Treasuries End Lower as U.S. Closes In on Iraq

The allies' strong advances toward Baghdad led to selling pressure, in anticipation that Saddam Hussein's regime would soon topple

Treasuries gave ground as quickly as Allied forces gobbled it up en route to Baghdad after a week bombarding of front-line Iraq Republican Guard divisions. The curve flattened as war optimism spread, while stocks and the dollar padded early gains. The safety premium was reduced not only on Treasuries, but fear proxies gold and oil tumbled sharply as well.

Treasuries fell as the allies advanced to the outskirts of Baghdad with limited resistance, and as Private Jessica Lynch, an American prisoner of war, was rescued. A benign end to the San Jose SARS incident, and speculation over Saddam's missed TV appearance Tuesday aslo helped to pull down Treasury prices.

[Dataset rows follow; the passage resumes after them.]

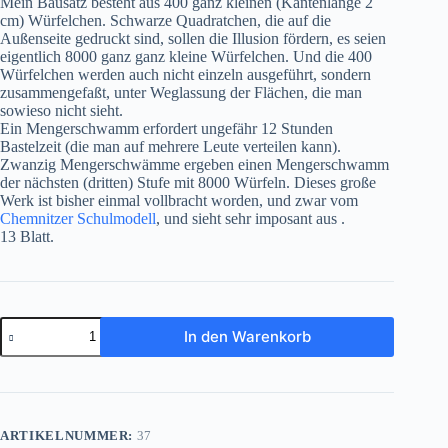
Mein Bausatz besteht aus 400 ganz kleinen (Kantenlänge 2
cm) Würfelchen. Schwarze Quadratchen, die auf die
Außenseite gedruckt sind, sollen die Illusion fördern, es seien
eigentlich 8000 ganz ganz kleine Würfelchen. Und die 400
Würfelchen werden auch nicht einzeln ausgeführt, sondern
zusammengefaßt, unter Weglassung der Flächen, die man
sowieso nicht sieht.
Ein Mengerschwamm erfordert ungefähr 12 Stunden
Bastelzeit (die man auf mehrere Leute verteilen kann).
Zwanzig Mengerschwämme ergeben einen Mengerschwamm
der nächsten (dritten) Stufe mit 8000 Würfeln. Dieses große
Werk ist bisher einmal vollbracht worden, und zwar vom
Chemnitzer Schulmodell
, und sieht sehr imposant aus .
13 Blatt.
Der
In den Warenkorb
Mengerschwamm
Menge
ARTIKELNUMMER:
37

Though the probability of a regime change promoted the asset allocation shift, some remaining caution limited bond selling as a more dangerous phase of the war began and the risk of use of chemical weapons increased. The capture of a key dam in central Iraq that could have been used to flood the areas around Baghdad, however, was a positive offset.

Factory orders fell 1.5% in February, but armchair Generals ignored the damp data. The June bond fell 1-6/32 to 111-18, while the 2-year note and 30-year bond spread recovered from a 4 basis point dip to +331 basis point back up to +335 basis point. The belly of the curve underperformed on modest convexity-related selling.